Copy the part of the neurofeedback article starting at "It’s no secret" and ending at "cognitive performance issues.", word for word.

# Document extract
/---

By Grace C. Diez
Just as the physical body needs a fitness regimen, the brain also needs exercise to sharpen and strengthen it. One of the ways to boost intelligence or memory is to engage in “neurofeedback,” a form of computer-aided brain therapy that can read a person’s brainwaves. It determines what is over or under-stimulated and then creates a training program to regulate these brainwaves. It is sometimes referred to as “yoga for the brain.”
“We like to think of neurofeedback as a brain exercise, where we are specifically exercising the brain’s ability to manage its own states—to be calm enough, to be awake enough, to be focused enough. To do what you want to do is the goal,” says Tomas Collura, BCIAC, clinical director of Brain Enrichment Center and Founder of Brain Master, a partner of Philippine Neurofeedback Center. BEC Institute in the U.S. is at the forefront of the development of neurofeedback therapy.
Among those who are seen to benefit from neurofeedback are people dealing with so-called unregulated neurotransmitters which cause insomnia, depression, and anxiety. It is also seen as a contributor to peak performance in students, athletes, and musicians. However, what caught the most attention is its benefit for individuals with special needs.
It’s no secret that while it’s a blessing to have children, raising one could pose some challenges since it takes commitment and care in several aspects—be it financial or when it comes to parenting. More so if the child is diagnosed with cognitive performance issues.
Thankfully, neurofeedback is one of the viable options that parents could engage in to help improve focus and ADHD (attention deficit hyperactivity disorder) symptoms.
How Does It Work?

\---

# Information provided
/---

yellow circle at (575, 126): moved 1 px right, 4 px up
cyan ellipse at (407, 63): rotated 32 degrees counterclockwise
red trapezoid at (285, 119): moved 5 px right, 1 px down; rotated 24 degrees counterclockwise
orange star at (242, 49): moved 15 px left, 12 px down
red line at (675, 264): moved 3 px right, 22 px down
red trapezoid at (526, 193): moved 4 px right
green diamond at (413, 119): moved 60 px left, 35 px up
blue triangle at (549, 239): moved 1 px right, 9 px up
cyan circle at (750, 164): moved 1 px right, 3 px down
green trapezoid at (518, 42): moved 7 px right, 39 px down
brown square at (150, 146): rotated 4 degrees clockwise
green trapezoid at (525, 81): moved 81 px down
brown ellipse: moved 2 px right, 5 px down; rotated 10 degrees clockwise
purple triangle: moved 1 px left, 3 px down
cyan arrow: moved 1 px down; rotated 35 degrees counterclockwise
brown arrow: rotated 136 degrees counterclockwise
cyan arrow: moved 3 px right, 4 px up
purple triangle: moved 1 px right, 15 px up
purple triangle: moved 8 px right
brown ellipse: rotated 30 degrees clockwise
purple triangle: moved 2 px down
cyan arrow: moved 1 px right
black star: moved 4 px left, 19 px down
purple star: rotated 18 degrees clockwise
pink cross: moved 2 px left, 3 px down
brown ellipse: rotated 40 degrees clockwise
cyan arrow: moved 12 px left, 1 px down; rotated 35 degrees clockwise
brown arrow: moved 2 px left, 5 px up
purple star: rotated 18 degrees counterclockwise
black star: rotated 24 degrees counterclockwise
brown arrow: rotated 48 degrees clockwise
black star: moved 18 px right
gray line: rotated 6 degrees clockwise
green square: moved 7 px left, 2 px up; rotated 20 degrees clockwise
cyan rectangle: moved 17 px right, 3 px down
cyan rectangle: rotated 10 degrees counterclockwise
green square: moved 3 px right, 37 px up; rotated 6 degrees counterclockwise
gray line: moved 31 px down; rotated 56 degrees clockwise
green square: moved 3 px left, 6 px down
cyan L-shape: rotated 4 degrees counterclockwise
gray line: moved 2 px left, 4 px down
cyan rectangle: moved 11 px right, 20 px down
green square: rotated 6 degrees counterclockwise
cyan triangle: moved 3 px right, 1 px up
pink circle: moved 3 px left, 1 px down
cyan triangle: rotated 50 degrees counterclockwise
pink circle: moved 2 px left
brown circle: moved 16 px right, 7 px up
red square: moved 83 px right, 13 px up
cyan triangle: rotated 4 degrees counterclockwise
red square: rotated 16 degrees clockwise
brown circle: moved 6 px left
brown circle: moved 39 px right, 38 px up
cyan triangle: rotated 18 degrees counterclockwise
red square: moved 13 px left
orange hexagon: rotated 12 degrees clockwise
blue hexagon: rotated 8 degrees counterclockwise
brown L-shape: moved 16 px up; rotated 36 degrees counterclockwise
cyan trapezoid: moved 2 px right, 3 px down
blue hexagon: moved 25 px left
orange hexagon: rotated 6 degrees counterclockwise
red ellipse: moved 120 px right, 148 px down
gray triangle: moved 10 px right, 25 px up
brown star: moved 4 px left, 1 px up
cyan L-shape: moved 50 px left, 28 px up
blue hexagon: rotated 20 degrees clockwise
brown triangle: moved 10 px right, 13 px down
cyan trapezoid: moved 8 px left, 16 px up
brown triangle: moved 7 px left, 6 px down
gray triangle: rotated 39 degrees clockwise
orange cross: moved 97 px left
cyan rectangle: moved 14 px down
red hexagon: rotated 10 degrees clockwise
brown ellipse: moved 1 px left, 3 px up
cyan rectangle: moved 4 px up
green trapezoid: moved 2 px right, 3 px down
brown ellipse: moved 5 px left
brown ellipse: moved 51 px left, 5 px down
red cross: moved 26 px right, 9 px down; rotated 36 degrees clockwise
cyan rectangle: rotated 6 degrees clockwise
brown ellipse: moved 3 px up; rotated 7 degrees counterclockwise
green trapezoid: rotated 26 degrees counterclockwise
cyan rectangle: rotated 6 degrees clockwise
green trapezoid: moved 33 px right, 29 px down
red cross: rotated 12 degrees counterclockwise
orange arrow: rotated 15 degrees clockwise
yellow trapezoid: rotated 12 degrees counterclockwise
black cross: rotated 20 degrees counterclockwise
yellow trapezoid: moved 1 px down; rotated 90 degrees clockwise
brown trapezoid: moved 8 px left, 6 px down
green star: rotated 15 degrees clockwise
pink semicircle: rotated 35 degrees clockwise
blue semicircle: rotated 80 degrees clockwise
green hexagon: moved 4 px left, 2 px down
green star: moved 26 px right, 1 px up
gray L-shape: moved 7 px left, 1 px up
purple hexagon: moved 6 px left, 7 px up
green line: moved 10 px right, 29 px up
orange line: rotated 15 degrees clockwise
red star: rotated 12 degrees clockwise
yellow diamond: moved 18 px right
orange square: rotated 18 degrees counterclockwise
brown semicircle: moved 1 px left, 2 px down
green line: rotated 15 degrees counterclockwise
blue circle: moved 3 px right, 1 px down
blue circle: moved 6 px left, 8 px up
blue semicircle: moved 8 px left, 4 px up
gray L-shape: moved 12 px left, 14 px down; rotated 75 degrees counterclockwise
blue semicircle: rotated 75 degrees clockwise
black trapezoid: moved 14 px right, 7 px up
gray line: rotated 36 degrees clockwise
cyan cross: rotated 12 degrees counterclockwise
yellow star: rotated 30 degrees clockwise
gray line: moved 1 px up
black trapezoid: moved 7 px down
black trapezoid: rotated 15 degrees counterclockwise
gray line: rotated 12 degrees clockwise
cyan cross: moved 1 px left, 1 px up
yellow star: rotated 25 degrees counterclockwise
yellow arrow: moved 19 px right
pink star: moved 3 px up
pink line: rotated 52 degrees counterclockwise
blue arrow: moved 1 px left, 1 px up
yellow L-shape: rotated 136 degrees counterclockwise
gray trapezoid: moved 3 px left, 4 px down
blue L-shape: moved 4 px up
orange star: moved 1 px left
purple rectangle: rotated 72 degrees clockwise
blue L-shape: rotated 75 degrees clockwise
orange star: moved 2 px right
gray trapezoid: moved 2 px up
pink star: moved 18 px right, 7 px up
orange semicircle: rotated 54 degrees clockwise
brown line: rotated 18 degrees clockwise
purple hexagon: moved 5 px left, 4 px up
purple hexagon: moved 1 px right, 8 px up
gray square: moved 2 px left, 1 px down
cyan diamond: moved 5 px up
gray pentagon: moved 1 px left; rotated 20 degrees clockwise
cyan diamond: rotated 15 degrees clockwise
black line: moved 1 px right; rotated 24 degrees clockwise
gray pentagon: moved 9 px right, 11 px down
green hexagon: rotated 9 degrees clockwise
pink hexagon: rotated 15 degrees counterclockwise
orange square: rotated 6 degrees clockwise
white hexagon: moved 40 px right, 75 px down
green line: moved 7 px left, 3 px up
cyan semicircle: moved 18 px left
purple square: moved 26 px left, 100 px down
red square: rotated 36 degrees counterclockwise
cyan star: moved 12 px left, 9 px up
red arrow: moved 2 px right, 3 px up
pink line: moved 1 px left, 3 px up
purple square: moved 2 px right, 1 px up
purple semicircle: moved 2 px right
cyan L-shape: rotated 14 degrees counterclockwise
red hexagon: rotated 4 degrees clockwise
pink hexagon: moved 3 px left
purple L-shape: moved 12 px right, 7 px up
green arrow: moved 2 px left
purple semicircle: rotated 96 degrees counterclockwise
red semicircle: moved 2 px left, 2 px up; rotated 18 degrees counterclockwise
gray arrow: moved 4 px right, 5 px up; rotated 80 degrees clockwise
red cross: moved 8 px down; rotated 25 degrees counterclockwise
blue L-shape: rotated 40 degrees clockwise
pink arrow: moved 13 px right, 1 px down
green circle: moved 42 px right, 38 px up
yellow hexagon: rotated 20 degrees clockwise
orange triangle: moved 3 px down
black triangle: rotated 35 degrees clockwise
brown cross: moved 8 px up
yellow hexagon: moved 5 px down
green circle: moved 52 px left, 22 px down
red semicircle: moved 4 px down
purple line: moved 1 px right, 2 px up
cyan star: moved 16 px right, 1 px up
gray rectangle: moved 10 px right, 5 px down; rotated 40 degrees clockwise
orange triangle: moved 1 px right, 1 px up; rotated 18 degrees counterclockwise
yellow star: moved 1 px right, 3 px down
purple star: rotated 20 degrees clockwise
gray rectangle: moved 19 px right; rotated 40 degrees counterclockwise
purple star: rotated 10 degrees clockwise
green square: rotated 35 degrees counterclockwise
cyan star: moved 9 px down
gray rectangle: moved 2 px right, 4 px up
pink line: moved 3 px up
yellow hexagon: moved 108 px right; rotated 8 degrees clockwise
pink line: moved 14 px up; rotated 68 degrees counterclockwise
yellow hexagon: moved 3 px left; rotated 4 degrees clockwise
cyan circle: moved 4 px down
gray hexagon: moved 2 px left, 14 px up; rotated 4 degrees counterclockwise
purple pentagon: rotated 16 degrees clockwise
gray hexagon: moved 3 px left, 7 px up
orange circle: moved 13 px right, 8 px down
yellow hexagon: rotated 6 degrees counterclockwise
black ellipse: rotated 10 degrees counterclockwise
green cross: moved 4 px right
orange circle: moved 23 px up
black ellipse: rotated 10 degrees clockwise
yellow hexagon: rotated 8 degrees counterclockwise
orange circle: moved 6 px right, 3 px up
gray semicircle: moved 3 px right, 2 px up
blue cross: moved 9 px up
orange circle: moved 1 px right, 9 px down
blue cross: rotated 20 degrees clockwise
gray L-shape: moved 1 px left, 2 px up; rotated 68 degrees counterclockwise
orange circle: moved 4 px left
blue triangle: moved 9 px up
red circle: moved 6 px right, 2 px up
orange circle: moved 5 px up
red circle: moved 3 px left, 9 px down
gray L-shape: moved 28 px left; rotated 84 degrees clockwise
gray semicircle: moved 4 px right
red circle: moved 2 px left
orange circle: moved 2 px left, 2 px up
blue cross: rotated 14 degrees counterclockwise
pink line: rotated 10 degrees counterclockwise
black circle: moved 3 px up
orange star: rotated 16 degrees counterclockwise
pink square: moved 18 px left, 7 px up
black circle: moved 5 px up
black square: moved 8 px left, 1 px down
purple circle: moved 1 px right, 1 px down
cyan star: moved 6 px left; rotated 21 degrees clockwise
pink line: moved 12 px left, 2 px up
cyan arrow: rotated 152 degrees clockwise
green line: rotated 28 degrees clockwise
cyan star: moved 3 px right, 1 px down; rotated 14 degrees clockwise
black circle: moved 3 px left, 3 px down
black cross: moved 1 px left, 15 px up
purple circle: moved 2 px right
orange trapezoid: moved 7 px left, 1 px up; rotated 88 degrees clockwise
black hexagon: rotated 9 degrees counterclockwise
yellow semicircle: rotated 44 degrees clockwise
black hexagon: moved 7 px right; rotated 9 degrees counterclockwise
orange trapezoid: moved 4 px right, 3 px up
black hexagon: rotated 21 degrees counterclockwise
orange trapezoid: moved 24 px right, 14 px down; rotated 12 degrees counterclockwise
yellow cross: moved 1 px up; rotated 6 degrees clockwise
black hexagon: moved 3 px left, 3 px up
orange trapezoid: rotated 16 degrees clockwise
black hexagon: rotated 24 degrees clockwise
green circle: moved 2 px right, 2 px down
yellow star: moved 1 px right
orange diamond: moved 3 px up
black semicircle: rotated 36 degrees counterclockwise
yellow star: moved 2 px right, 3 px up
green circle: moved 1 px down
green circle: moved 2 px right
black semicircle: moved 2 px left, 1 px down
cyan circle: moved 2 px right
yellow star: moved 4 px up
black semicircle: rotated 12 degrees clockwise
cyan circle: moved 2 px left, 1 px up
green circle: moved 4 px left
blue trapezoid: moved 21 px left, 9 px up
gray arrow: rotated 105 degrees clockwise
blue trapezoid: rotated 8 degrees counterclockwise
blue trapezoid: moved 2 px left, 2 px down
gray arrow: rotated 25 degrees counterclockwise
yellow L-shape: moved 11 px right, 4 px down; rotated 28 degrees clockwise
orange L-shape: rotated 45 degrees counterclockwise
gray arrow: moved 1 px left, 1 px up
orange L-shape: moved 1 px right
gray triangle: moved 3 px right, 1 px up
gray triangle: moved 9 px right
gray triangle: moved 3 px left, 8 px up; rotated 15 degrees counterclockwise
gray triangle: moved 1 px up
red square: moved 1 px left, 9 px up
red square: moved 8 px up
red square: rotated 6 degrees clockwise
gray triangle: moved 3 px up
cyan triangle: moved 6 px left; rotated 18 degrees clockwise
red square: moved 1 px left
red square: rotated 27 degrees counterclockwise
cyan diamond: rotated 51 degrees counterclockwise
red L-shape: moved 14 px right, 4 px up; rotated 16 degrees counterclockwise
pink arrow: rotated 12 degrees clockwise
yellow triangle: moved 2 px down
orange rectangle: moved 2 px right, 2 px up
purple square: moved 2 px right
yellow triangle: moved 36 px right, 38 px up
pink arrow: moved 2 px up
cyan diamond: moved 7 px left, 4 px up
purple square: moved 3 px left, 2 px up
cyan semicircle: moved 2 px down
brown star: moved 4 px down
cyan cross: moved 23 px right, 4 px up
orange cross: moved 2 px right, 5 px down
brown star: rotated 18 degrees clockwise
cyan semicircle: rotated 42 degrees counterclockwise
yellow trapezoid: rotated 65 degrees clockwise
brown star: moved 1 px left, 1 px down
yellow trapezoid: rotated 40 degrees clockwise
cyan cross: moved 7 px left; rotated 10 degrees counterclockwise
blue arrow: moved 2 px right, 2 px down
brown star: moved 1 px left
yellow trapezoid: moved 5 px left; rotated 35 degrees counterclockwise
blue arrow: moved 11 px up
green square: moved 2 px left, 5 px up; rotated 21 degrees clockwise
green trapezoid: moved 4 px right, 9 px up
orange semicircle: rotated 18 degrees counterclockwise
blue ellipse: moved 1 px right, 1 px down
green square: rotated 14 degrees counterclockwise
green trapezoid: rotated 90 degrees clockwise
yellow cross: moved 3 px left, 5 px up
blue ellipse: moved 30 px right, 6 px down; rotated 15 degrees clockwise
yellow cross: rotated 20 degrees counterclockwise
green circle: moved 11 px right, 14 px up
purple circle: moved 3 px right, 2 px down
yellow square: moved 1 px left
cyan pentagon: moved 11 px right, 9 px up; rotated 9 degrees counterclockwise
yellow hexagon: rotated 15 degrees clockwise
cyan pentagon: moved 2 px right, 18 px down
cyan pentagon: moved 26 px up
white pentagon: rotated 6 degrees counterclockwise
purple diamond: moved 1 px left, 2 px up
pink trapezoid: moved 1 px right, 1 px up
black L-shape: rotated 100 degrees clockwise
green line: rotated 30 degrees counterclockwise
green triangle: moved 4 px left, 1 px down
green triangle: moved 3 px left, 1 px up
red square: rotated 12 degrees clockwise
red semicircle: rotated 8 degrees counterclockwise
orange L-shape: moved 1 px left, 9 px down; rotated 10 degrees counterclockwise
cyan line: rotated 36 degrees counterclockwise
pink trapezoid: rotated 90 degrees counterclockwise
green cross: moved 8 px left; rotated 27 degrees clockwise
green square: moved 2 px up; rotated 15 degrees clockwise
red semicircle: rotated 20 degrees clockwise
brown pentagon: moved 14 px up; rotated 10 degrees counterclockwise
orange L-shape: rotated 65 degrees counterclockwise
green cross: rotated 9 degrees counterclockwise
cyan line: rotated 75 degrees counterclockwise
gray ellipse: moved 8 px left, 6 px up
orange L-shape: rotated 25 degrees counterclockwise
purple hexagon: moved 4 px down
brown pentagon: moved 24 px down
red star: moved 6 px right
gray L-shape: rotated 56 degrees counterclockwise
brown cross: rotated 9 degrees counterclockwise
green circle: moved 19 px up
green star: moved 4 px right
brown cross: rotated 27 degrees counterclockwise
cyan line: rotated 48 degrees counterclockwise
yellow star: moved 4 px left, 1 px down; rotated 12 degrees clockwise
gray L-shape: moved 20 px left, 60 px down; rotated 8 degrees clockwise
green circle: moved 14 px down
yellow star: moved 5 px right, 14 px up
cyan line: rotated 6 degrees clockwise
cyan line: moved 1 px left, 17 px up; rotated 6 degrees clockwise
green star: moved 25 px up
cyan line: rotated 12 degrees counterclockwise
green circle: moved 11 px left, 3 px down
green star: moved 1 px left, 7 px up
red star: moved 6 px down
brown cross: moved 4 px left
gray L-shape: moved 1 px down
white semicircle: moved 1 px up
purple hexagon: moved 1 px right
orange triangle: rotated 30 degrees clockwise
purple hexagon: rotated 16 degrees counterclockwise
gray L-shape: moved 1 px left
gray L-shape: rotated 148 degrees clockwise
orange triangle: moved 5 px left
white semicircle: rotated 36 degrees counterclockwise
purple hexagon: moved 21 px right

\---

# Result of the exercise
It’s no secret that while it’s a blessing to have children, raising one could pose some challenges since it takes commitment and care in several aspects—be it financial or when it comes to parenting. More so if the child is diagnosed with cognitive performance issues.